> **DESCRIPTION OF THE TASK**
Tell how many lines in the data contain the string "Table", using a single number as the whole reply.
-- DATASET EXCERPTS follows --
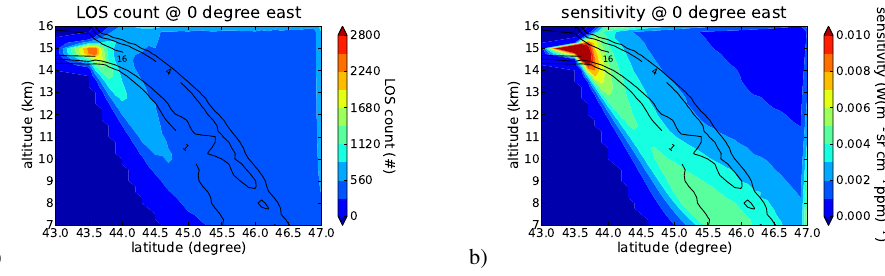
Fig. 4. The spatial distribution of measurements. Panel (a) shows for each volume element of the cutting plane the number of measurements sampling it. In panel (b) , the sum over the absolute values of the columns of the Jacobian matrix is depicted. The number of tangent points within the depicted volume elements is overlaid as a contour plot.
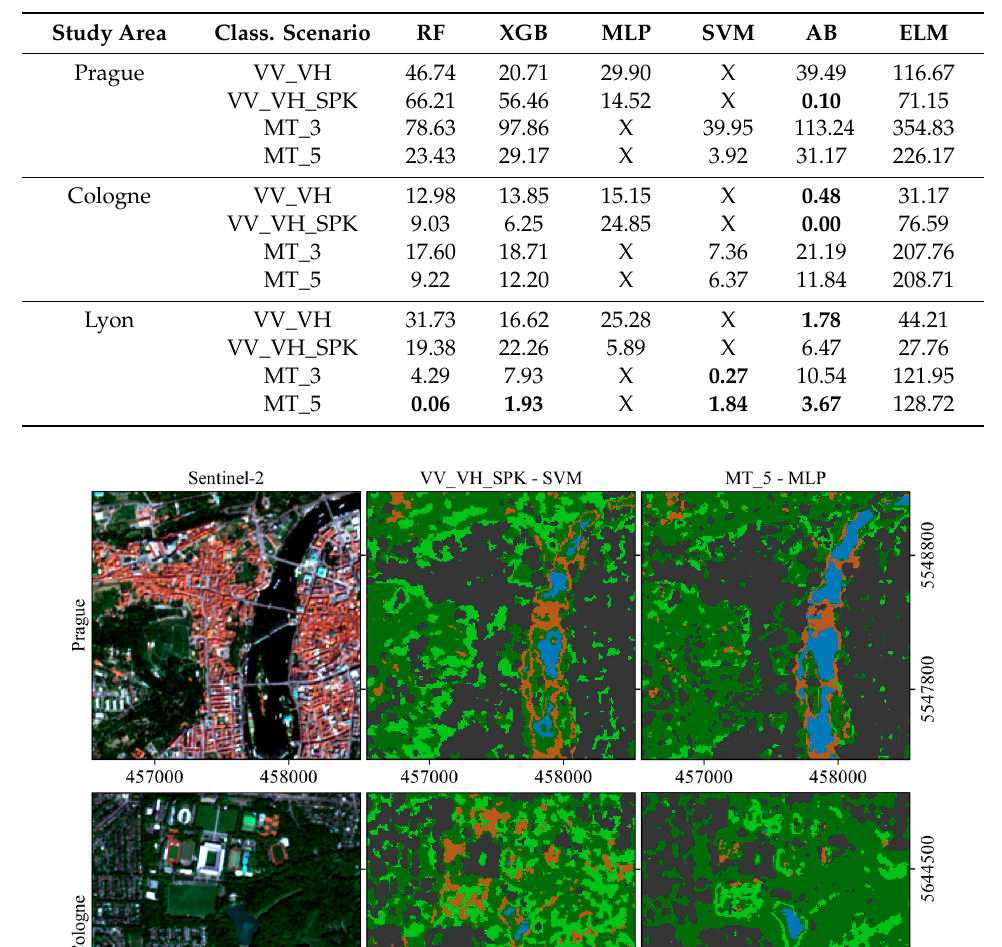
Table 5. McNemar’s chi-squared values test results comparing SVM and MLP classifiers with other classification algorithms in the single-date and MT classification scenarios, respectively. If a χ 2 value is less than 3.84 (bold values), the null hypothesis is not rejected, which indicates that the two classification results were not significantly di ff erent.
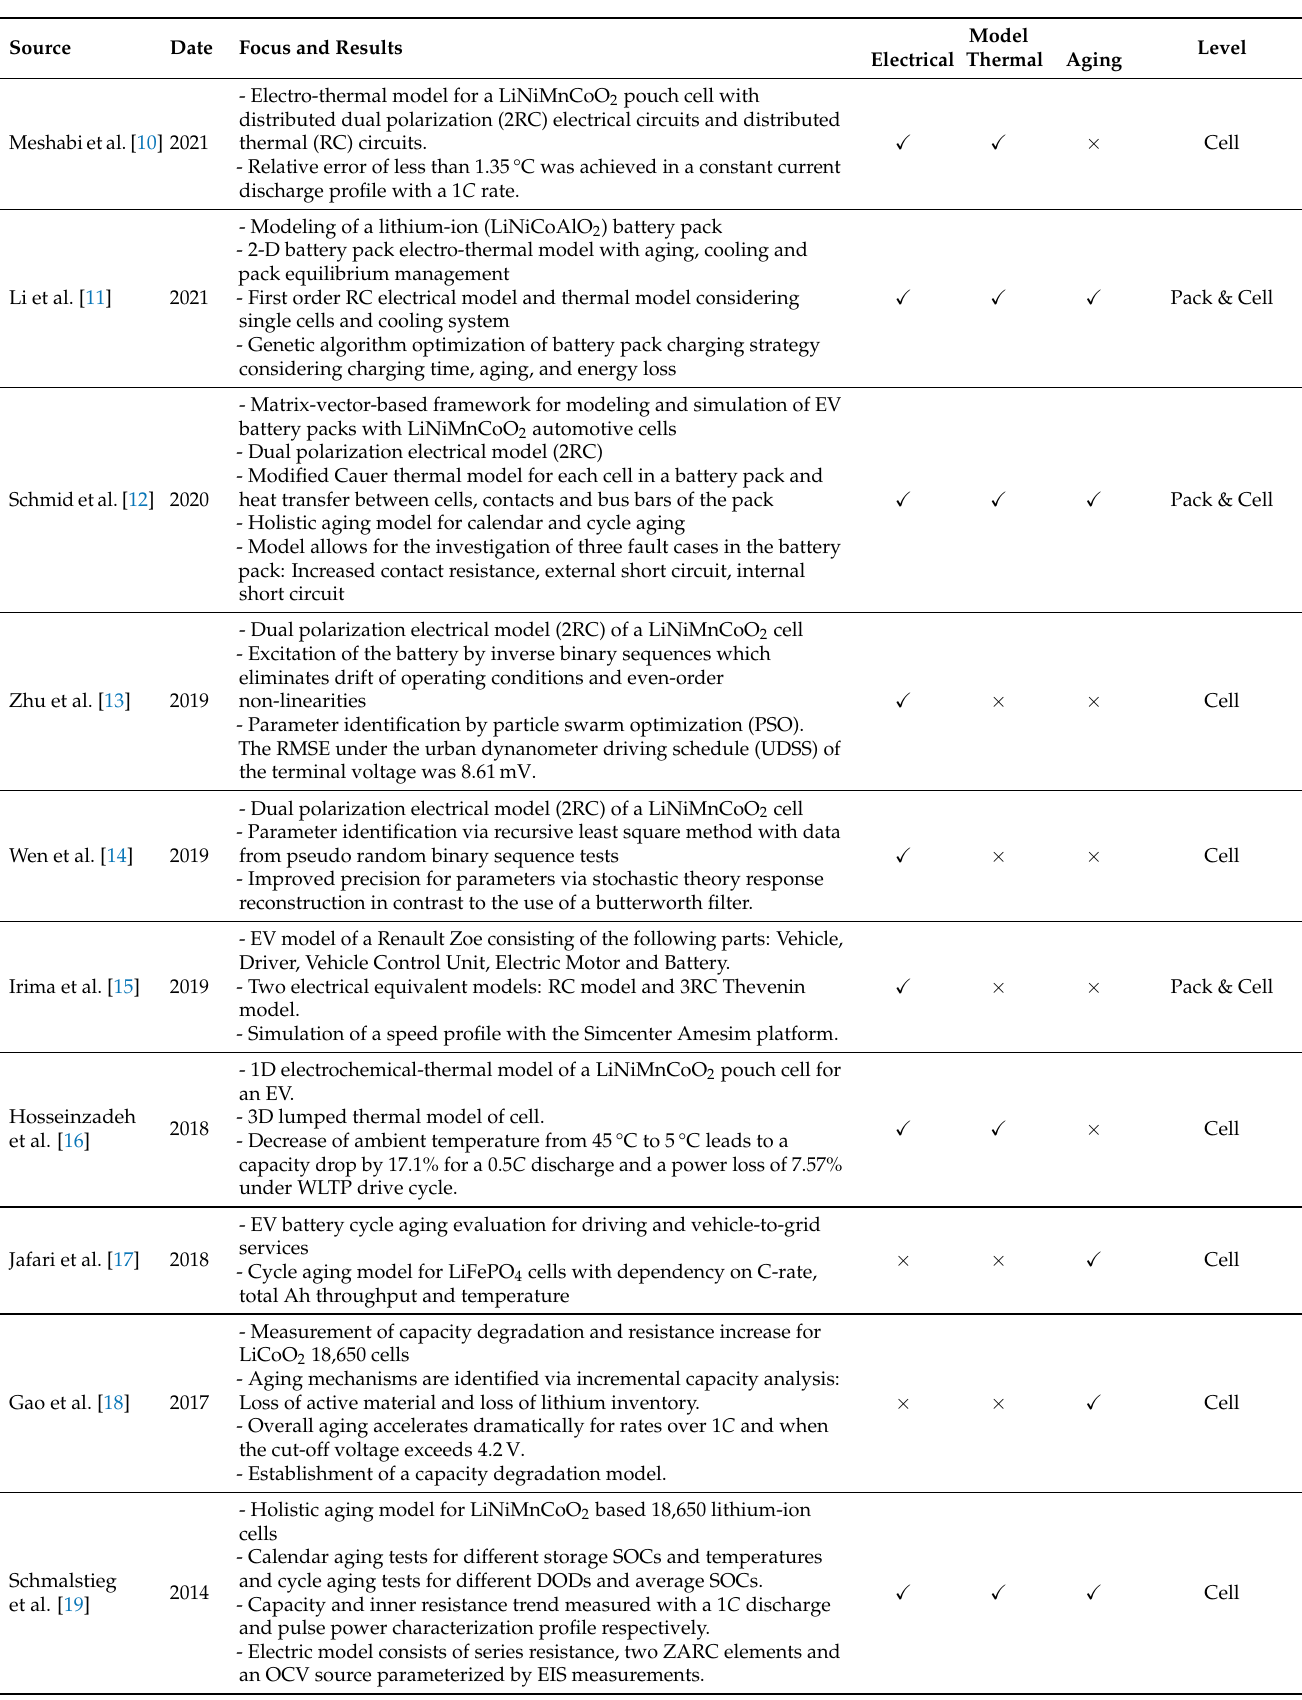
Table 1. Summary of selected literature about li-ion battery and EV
-- DATASET EXCERPTS concluded --
-- DATASET EXCERPTS follows --
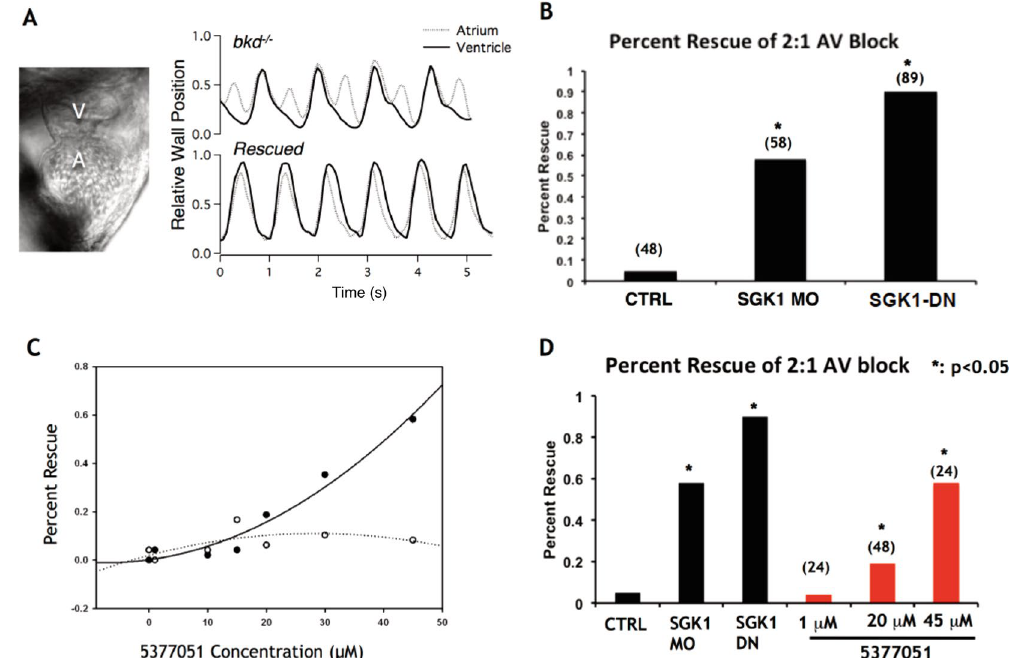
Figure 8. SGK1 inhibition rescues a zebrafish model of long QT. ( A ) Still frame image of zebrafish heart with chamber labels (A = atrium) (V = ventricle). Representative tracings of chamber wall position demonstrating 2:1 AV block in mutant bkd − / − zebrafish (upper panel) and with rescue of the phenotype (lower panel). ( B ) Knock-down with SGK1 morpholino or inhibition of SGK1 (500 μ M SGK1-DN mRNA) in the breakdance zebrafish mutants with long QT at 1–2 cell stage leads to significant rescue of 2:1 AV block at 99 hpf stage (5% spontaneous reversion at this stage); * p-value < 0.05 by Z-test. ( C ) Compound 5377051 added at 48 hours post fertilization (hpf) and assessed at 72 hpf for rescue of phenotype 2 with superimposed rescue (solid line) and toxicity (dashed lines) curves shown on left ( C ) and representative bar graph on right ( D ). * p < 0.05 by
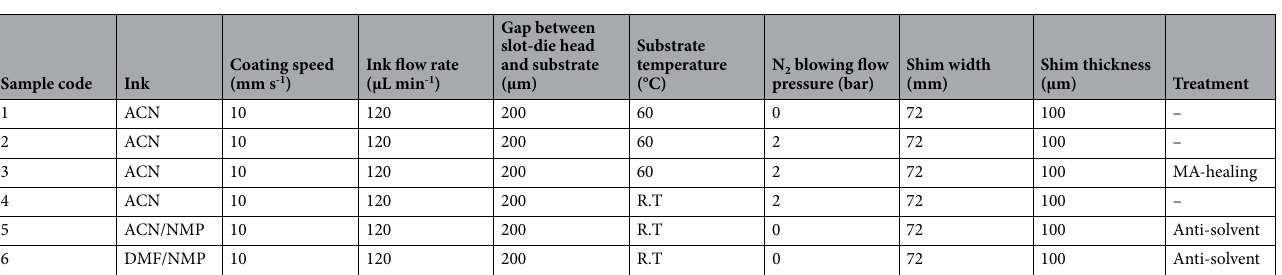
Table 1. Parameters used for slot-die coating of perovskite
-- DATASET EXCERPTS concluded --
> **TASK ANSWER**
3